▸ Material shown:

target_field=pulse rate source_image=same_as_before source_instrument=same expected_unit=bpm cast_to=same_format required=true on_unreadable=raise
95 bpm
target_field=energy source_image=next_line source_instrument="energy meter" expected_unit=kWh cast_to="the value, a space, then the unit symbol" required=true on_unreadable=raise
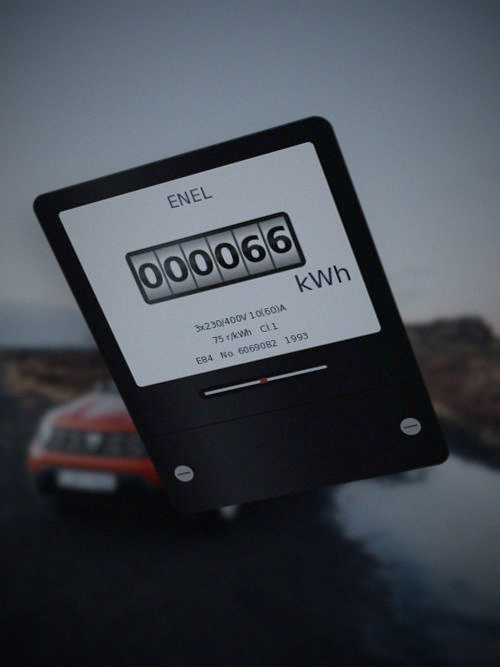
66 kWh
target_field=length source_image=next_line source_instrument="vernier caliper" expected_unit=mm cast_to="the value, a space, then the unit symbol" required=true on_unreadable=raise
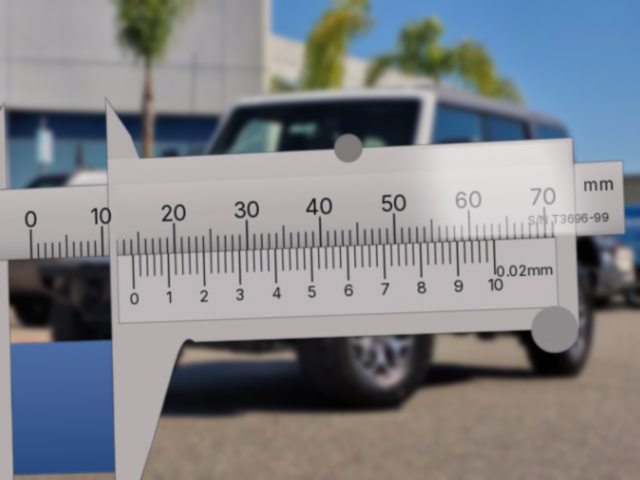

▸ Exercise: Rewrite the material above with every "raise" changed to "skip" and nothing else altered, and leave out the pictures.

▸ Exercise solution:
target_field=pulse rate source_image=same_as_before source_instrument=same expected_unit=bpm cast_to=same_format required=true on_unreadable=skip
95 bpm
target_field=energy source_image=next_line source_instrument="energy meter" expected_unit=kWh cast_to="the value, a space, then the unit symbol" required=true on_unreadable=skip
66 kWh
target_field=length source_image=next_line source_instrument="vernier caliper" expected_unit=mm cast_to="the value, a space, then the unit symbol" required=true on_unreadable=skip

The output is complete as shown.